Der Kauf der traditionsreichen „Washington Post“ durch den milliardenschweren Amazon-Gründer Jeff Bezos hat die Verkarstung der Meinungslandschaft noch verstärkt: Bezos wird die Print-Ausgabe der Zeitung gleich mal einstellen und nur noch online Inhalte anbieten, scheinen alle zu wissen. Schließlich hat er mal in einem Interview bekannt, keine gedruckten Tageszeitungen zu lesen. Touché, das wirkt natürlich einleuchtend.
Aber Verleger wissen auch um die Kraft der Marke – und diese Marke wird vor allem über die Printausgaben stets neu aufgeladen. So ist es bei fast allen Medien und es gilt umso mehr bei jenen Online-Inhalten, für die User zahlen sollen.

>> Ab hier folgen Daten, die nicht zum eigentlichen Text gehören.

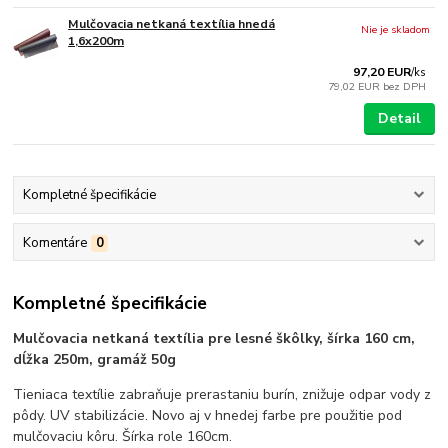
Mulčovacia netkaná textília hnedá
Nie je skladom
1,6x200m
97,20 EUR
/
ks
79,02 EUR
bez DPH
Detail
Kompletné špecifikácie
Komentáre
0
Kompletné špecifikácie
Mulčovacia netkaná textília pre lesné škôlky, šírka 160 cm,
dĺžka 250m, gramáž 50g
Tieniaca textílie zabraňuje prerastaniu burín, znižuje odpar vody z
pôdy. UV stabilizácie. Novo aj v hnedej farbe pre použitie pod
mulčovaciu kôru. Šírka role 160cm.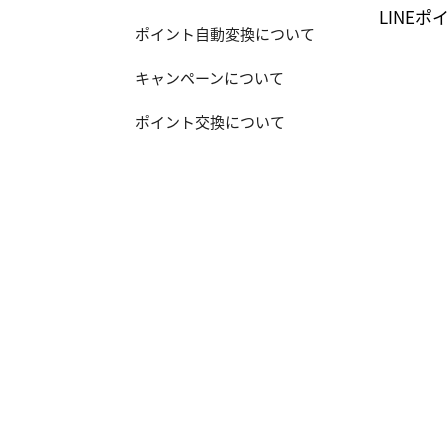
LINE
ポイント自動変換について
キャンペーンについて
ポイント交換について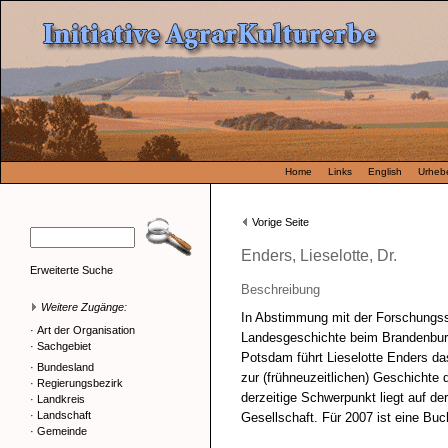
Home
Links
English
Urhebe
Vorige Seite
Enders, Lieselotte, Dr.
Erweiterte Suche
Beschreibung
Weitere Zugänge:
In Abstimmung mit der Forschungsst
·
Art der Organisation
Landesgeschichte beim Brandenbur
·
Sachgebiet
Potsdam führt Lieselotte Enders da
·
Bundesland
zur (frühneuzeitlichen) Geschichte 
·
Regierungsbezirk
derzeitige Schwerpunkt liegt auf de
·
Landkreis
·
Landschaft
Gesellschaft. Für 2007 ist eine Buc
·
Gemeinde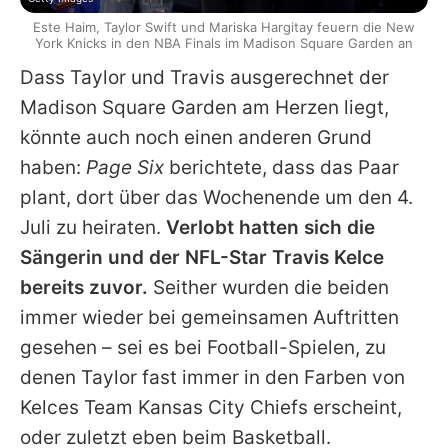
Este Haim, Taylor Swift und Mariska Hargitay feuern die New
York Knicks in den NBA Finals im Madison Square Garden an
Dass Taylor und Travis ausgerechnet der
Madison Square Garden am Herzen liegt,
könnte auch noch einen anderen Grund
haben:
Page Six
berichtete, dass das Paar
plant, dort über das Wochenende um den 4.
Juli zu heiraten.
Verlobt hatten sich die
Sängerin und der NFL-Star Travis Kelce
bereits zuvor.
Seither wurden die beiden
immer wieder bei gemeinsamen Auftritten
gesehen – sei es bei Football-Spielen, zu
denen Taylor fast immer in den Farben von
Kelces Team Kansas City Chiefs erscheint,
oder zuletzt eben beim Basketball.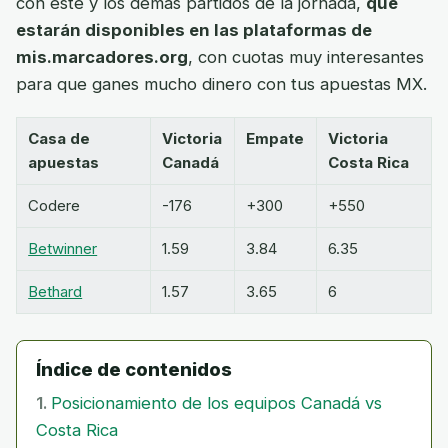
con este y los demás partidos de la jornada,
que
estarán disponibles en las plataformas de
mis.marcadores.org
, con cuotas muy interesantes
para que ganes mucho dinero con tus apuestas MX.
Casa de
Victoria
Empate
Victoria
apuestas
Canadá
Costa Rica
Codere
-176
+300
+550
Betwinner
1.59
3.84
6.35
Bethard
1.57
3.65
6
Índice de contenidos
Posicionamiento de los equipos Canadá vs
Costa Rica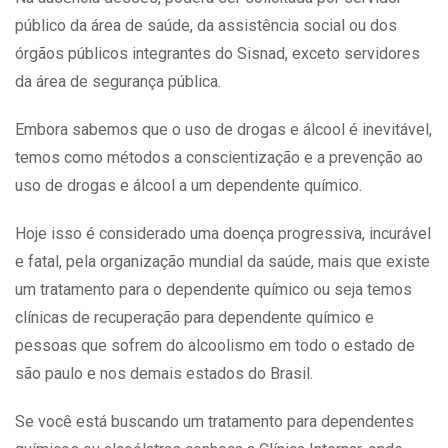
público da área de saúde, da assistência social ou dos
órgãos públicos integrantes do Sisnad, exceto servidores
da área de segurança pública.
Embora sabemos que o uso de drogas e álcool é inevitável,
temos como métodos a conscientização e a prevenção ao
uso de drogas e álcool a um dependente químico.
Hoje isso é considerado uma doença progressiva, incurável
e fatal, pela organização mundial da saúde, mais que existe
um tratamento para o dependente químico ou seja temos
clínicas de recuperação para dependente químico e
pessoas que sofrem do alcoolismo em todo o estado de
são paulo e nos demais estados do Brasil.
Se você está buscando um tratamento para dependentes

Print schafft erst jenes Vertrauen, für das Menschen dann vielleicht auch online Geld auszugeben bereit sind. Mal überspitzt formuliert: Paywalls, Paid Content, in welcher Form auch immer, brauchen Print. Und dafür gibt es nur wenige Ausnahmen. Wer weiter darauf baut, auch für Inhalte bezahlt zu werden und nicht ausschließlich für Werbeflächen, der wird ohne das Gespann Print-Online nicht sehr weit kommen.
Natürlich wird sich die gedruckte Zeitung verändern müssen, natürlich werden manche auch untergehen. Doch wer meint, einfach nur den Medienkanal wechseln, sich des bedruckten Papiers entledigen zu müssen, der hat einfach nicht begriffen, dass jede Reproduktionsform – ob gedruckt oder online – eben andere Inhalte und Darstellungsformen braucht. Und dass es für diese Inhalte und Darstellungsformen auch weiterhin Bedarf gibt.